REPUBLIKA.CO.ID, JAKARTA -- Pemerintah menyebut konflik geopolitik di dunia masih akan berlanjut. Kondisi ini dinilai semakin berat di tengah tantangan ekonomi global.
“Geopolitik belum berakhir, diketahui baru-baru ini juga NATO akan membuat perwakilan di Jepang. Eskalasi geopolitik di Indo-Pasifik meningkat," ujar Menteri Koordinator Bidang Perekonomian Airlangga Hartarto saat konferensi pers, Jumat (5/5/2023).
Menurut Airlangga, konflik geopolitik yang berkepanjangan akan berdampak terhadap perekonomian Indonesia. Dari sisi lain, ada pula tantangan tingginya suku bunga Amerika Serikat yang juga berdampak ke Indonesia.

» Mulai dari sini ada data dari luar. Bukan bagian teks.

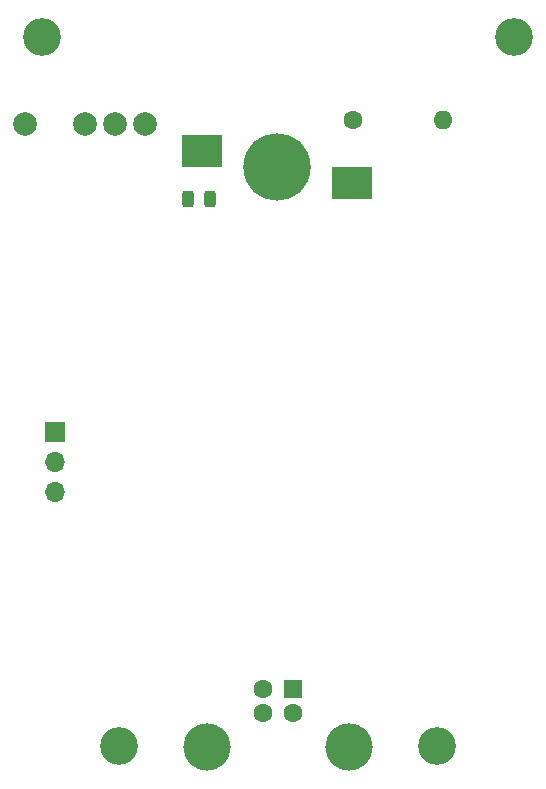
<source format=gbr>
%TF.GenerationSoftware,KiCad,Pcbnew,(6.0.1)*%
%TF.CreationDate,2022-03-26T14:46:19+01:00*%
%TF.ProjectId,fanali_coda_treno,66616e61-6c69-45f6-936f-64615f747265,rev?*%
%TF.SameCoordinates,Original*%
%TF.FileFunction,Soldermask,Bot*%
%TF.FilePolarity,Negative*%
%FSLAX46Y46*%
G04 Gerber Fmt 4.6, Leading zero omitted, Abs format (unit mm)*
G04 Created by KiCad (PCBNEW (6.0.1)) date 2022-03-26 14:46:19*
%MOMM*%
%LPD*%
G01*
G04 APERTURE LIST*
G04 Aperture macros list*
%AMRoundRect*
0 Rectangle with rounded corners*
0 $1 Rounding radius*
0 $2 $3 $4 $5 $6 $7 $8 $9 X,Y pos of 4 corners*
0 Add a 4 corners polygon primitive as box body*
4,1,4,$2,$3,$4,$5,$6,$7,$8,$9,$2,$3,0*
0 Add four circle primitives for the rounded corners*
1,1,$1+$1,$2,$3*
1,1,$1+$1,$4,$5*
1,1,$1+$1,$6,$7*
1,1,$1+$1,$8,$9*
0 Add four rect primitives between the rounded corners*
20,1,$1+$1,$2,$3,$4,$5,0*
20,1,$1+$1,$4,$5,$6,$7,0*
20,1,$1+$1,$6,$7,$8,$9,0*
20,1,$1+$1,$8,$9,$2,$3,0*%
G04 Aperture macros list end*
%ADD10C,1.600000*%
%ADD11O,1.600000X1.600000*%
%ADD12C,3.200000*%
%ADD13R,1.700000X1.700000*%
%ADD14O,1.700000X1.700000*%
%ADD15R,1.600000X1.600000*%
%ADD16C,4.000000*%
%ADD17C,2.000000*%
%ADD18RoundRect,0.243750X0.243750X0.456250X-0.243750X0.456250X-0.243750X-0.456250X0.243750X-0.456250X0*%
%ADD19R,3.500000X2.700000*%
%ADD20C,5.700000*%
G04 APERTURE END LIST*
D10*
%TO.C,R4*%
X31343600Y-12000000D03*
D11*
X38963600Y-12000000D03*
%TD*%
D12*
%TO.C,H3*%
X11500000Y-65000000D03*
%TD*%
D13*
%TO.C,J2*%
X6146800Y-38481000D03*
D14*
X6146800Y-41021000D03*
X6146800Y-43561000D03*
%TD*%
D15*
%TO.C,J1*%
X26250000Y-60212500D03*
D10*
X23750000Y-60212500D03*
X23750000Y-62212500D03*
X26250000Y-62212500D03*
D16*
X19000000Y-65072500D03*
X31000000Y-65072500D03*
%TD*%
D12*
%TO.C,H1*%
X5000000Y-5000000D03*
%TD*%
D17*
%TO.C,SW1*%
X13726387Y-12362500D03*
X11186387Y-12362500D03*
X8646387Y-12362500D03*
X3566387Y-12362500D03*
%TD*%
D12*
%TO.C,H2*%
X38500000Y-65000000D03*
%TD*%
%TO.C,H4*%
X45000000Y-5000000D03*
%TD*%
D18*
%TO.C,D3*%
X19276300Y-18745200D03*
X17401300Y-18745200D03*
%TD*%
D19*
%TO.C,D2*%
X31250000Y-17330000D03*
X18550000Y-14630000D03*
D20*
X24900000Y-15980000D03*
%TD*%
M02*

</source>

“Kondisi ekonomi global masih berat, kita lihat dampak inflasi relatif masih tinggi. Kemudian yang kedua tentunya harga komoditas terus melemah dan ekonomi global cenderung mengalami risiko perlambatan,” ucapnya.
Di tengah tingginya tantangan global, Airlangga mengungkapkan, Indonesia patut bersyukur pertumbuhan ekonomi Indonesia semakin membaik. Bahkan dalam enam kuartal berturut-turut ekonomi Indonesia tumbuh di atas lima persen.
Ke depan, pemerintah berupaya menjaga dan mendorong pertumbuhan ekonomi 2023. Pemerintah akan melanjutkan penerapan kebijakan devisa hasil ekspor.
“Ke depan kebijakan yang sedang kami dorong untuk jangka pendek adalah penerapan devisa hasil ekspor,” ungkapnya.
Airlangga menyebut devisa hasil ekspor menjadi amunisi karena saat ini Amerika Serikat masih terus menaikkan suku bunga acuan. Apabila tidak mengambil langkah mengamankan devisa hasil ekspor, Airlangga menyampaikan potensi capital flight akan tinggi.
“Kalau potensi capital flight tinggi, tentu akan berdampak terhadap stabilitas rupiah, sehingga (kebijakan) devisa hasil ekspor dalam waktu dekat akan segera diluncurkan,” ucapnya.